Dos Santos, who served as president from 1979 to 2017, died in the Spanish city of Barcelona on Friday morning, CNN Portugal reported, citing a government statement. The former president was hospitalized in Spain before his death.
Dos Santos’ time in office was one of the longest presidential terms in the world.
In a statement, the Angolan government said that it “bows with the greatest respect and attention to the figure of a statesman of great historical stature, who for many years, with wisdom and humanism, guided the fate of the Angolan nation at very difficult moments.” . “
The president said he was sending “deep feelings of sadness” to the family and urged “everyone to remain calm during this time of pain and terror.”
A former Portuguese colony, Angola emerged from the rubble of a 27-year civil war and has become one of the main players on the continent.

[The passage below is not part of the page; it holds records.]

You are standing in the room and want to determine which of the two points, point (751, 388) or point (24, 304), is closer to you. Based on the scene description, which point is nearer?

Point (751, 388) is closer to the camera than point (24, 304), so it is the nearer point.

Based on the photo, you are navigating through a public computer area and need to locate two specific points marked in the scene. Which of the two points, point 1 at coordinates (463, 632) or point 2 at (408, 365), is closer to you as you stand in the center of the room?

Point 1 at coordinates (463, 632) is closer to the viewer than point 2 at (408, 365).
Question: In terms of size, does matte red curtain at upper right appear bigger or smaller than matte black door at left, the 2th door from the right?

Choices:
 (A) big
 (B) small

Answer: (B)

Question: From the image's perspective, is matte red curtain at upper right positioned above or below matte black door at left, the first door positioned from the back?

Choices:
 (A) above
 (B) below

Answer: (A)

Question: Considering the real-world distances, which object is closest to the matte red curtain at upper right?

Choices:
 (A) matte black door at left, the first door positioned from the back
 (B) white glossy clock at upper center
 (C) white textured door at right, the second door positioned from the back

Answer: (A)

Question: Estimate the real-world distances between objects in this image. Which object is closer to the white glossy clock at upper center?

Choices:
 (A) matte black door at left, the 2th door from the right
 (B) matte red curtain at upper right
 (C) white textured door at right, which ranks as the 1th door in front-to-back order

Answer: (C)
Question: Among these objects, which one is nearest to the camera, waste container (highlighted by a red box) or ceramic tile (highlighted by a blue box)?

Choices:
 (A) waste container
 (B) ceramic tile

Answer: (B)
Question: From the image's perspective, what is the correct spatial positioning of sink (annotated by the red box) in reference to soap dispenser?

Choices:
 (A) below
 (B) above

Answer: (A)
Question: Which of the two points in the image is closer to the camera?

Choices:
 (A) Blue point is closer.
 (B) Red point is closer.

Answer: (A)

Dos Santos of the Popular Movement for the Liberation of Angola (MPLA) presided over much of Angola’s post-war economic growth and reconstruction.
Legacy of corruption
In 2017, anti-corruption watchdog Transparency International said that “nepotism and nepotism” under dos Santos “prevented ordinary Angolans from benefiting from the country’s natural resource wealth, especially when oil prices were high.”
The same year dos Santos resigned, the organization said that corruption “for far too long enriched a small ruling elite while more than two-thirds of the country’s population lives in poverty.”
While her first business venture was opening a restaurant in the Angolan capital, Luanda, in 1997, investments in publicly traded companies in Portugal and her holdings in at least one Angolan bank “pushed her net worth to the $1 billion mark,” according to Forbes. . The businesswoman has been called by Transparency International “one of the clearest examples of widespread corruption in the world.”
Isabel dos Santos has repeatedly denied allegations of corruption. In March, CNN Portugal reported that dos Santos had said Angolan investigations into her business dealings were based on “false documents and information” and a “political attack” from the Angolan government.